How Do Mortgage Points Work?
Mortgage points, or discount points, are fees that you can pay to the lender at closing in exchange for a reduction in your interest rate. One point costs 1 percent of the mortgage amount. The amount that the interest rate is reduced depends on the lender. Each point typically reduces the interest rate by one-eighth to one-quarter of 1 percent.

Should You Buy Mortgage Points?
The longer you own your house and make monthly mortgage payments, the more of an impact points can have. To figure out if it makes sense to purchase points, you need to look at your specific situation and crunch the numbers.

Compare the amount your monthly payments would be if you didn’t buy any points and paid the full interest rate to what you’d pay if you bought points. Divide the amount you’d spend on points by the amount you’d save on interest each month to figure out after how many months the savings would equal the cost of points. If you’d stay in your home after the break-even point, it would make sense to buy points.

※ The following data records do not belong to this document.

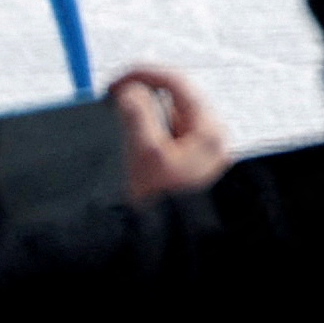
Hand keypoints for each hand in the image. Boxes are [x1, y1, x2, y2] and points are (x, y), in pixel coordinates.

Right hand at [109, 67, 230, 200]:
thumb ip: (137, 113)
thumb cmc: (166, 209)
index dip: (142, 75)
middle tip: (113, 103)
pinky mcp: (190, 168)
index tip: (115, 81)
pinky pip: (167, 140)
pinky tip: (135, 157)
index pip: (176, 82)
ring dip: (143, 121)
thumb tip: (130, 90)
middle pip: (173, 100)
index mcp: (208, 131)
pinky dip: (148, 138)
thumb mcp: (145, 154)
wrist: (174, 248)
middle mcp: (211, 139)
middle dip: (141, 99)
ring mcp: (202, 154)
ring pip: (168, 120)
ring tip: (126, 142)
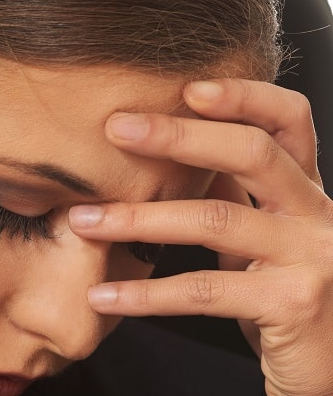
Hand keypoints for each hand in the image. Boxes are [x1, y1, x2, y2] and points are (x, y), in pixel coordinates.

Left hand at [69, 79, 332, 395]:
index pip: (290, 121)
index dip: (244, 95)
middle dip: (179, 136)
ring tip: (86, 220)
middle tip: (116, 128)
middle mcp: (318, 217)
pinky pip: (204, 290)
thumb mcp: (268, 247)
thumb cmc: (290, 308)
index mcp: (310, 195)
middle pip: (252, 153)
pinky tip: (105, 295)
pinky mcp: (292, 305)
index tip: (187, 87)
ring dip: (141, 218)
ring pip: (217, 220)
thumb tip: (182, 160)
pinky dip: (147, 292)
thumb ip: (239, 203)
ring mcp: (311, 259)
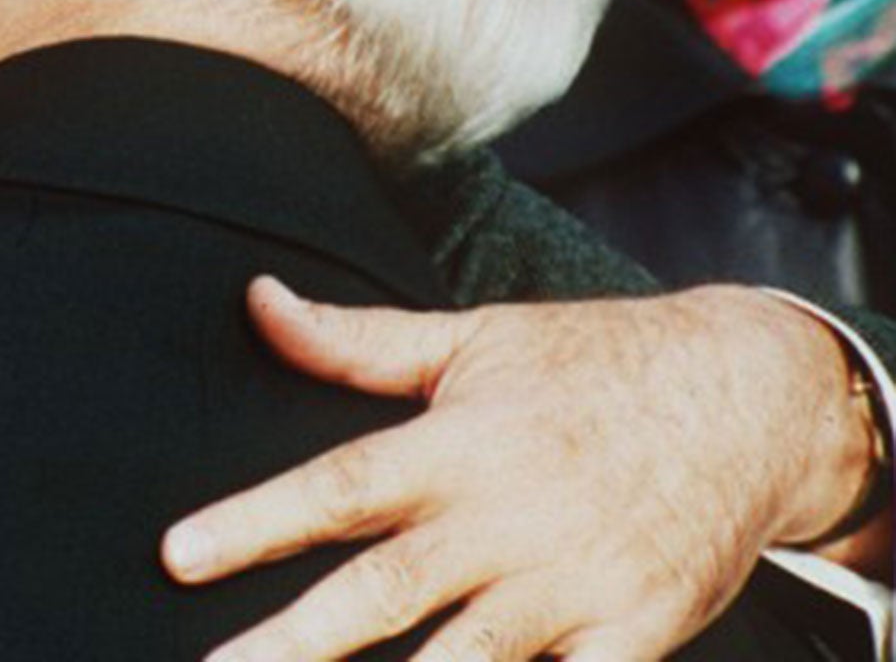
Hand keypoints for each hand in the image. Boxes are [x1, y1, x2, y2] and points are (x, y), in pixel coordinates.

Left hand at [161, 277, 873, 660]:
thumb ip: (356, 341)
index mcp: (457, 446)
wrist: (749, 398)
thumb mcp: (471, 338)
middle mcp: (505, 522)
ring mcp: (571, 587)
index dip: (253, 523)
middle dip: (293, 644)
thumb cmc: (592, 363)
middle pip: (380, 595)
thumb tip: (256, 299)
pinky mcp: (635, 636)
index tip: (176, 555)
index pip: (336, 490)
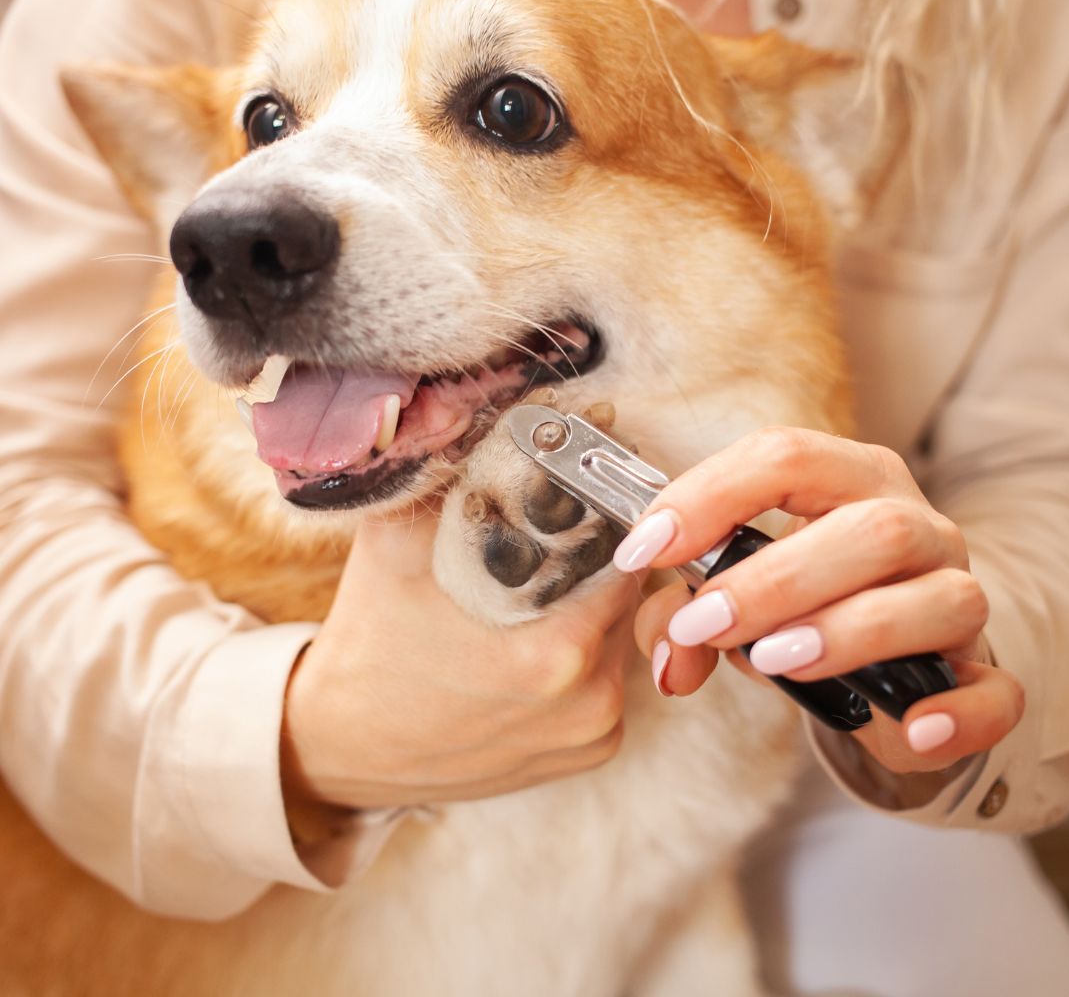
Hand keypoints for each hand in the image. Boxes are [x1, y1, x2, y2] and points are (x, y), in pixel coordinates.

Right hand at [281, 508, 635, 813]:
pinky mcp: (589, 754)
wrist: (343, 746)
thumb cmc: (371, 640)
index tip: (583, 487)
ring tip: (538, 586)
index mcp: (559, 653)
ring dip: (592, 602)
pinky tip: (535, 637)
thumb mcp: (395, 543)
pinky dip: (586, 652)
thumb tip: (505, 410)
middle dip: (597, 553)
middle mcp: (593, 703)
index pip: (624, 552)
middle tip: (554, 531)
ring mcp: (594, 734)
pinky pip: (609, 678)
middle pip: (629, 592)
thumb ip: (453, 473)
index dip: (607, 508)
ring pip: (622, 634)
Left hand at [623, 428, 1024, 774]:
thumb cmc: (802, 606)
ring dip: (847, 632)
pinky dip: (954, 712)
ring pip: (936, 597)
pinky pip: (994, 692)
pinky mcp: (981, 672)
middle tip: (703, 622)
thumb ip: (686, 614)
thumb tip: (668, 652)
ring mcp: (956, 593)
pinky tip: (909, 726)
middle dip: (774, 578)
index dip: (708, 496)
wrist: (882, 659)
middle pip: (871, 528)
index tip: (647, 548)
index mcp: (846, 480)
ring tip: (773, 660)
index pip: (784, 456)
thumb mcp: (733, 597)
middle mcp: (914, 525)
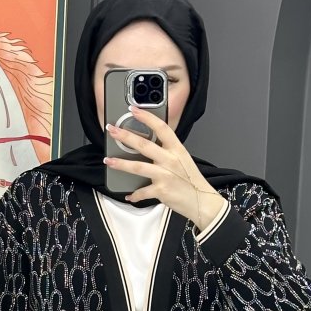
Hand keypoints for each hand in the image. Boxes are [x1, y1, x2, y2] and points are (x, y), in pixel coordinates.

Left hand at [104, 105, 224, 229]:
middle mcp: (170, 160)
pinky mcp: (161, 191)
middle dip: (125, 136)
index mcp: (176, 149)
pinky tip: (128, 194)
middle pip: (144, 144)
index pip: (161, 127)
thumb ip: (167, 151)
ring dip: (121, 163)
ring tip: (109, 160)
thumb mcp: (182, 159)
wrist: (201, 201)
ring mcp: (165, 175)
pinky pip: (143, 191)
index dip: (146, 117)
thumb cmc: (190, 180)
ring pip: (138, 167)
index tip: (134, 109)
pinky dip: (134, 194)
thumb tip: (148, 144)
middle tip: (112, 130)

If you’d likely move before then, you’d be better off not buying points.

If you chose an adjustable-rate mortgage, points would generally only lower the interest rate during the fixed-rate period at the beginning. Figure out if you’d break even before the interest rate changed and you lost the reduction from points.

Putting down 20 percent of the purchase price could allow you to avoid paying for private mortgage insurance (PMI). You might save more by making a large down payment and avoiding PMI than you would by purchasing mortgage points to lower the interest rate. Run the numbers to figure out what would be better for your specific circumstances.

Buying mortgage points might also lower your tax liability. Discuss your specific circumstances with an accountant.

Figure out If Points Are Right for You
If you plan to stay in your home long-term, lowering your interest rate could help you save a lot of money. If you don’t plan to stay there long enough to break even, you’d be better off not buying points. Making a larger down payment to avoid PMI would be the better option in some cases. The only way to decide which is the right move is to consider the cost of the house you want, how much points would lower your interest rate, and how long you expect to live in the house, then do the math.

This article is intended for informational purposes only and should not be construed as professional or legal advice.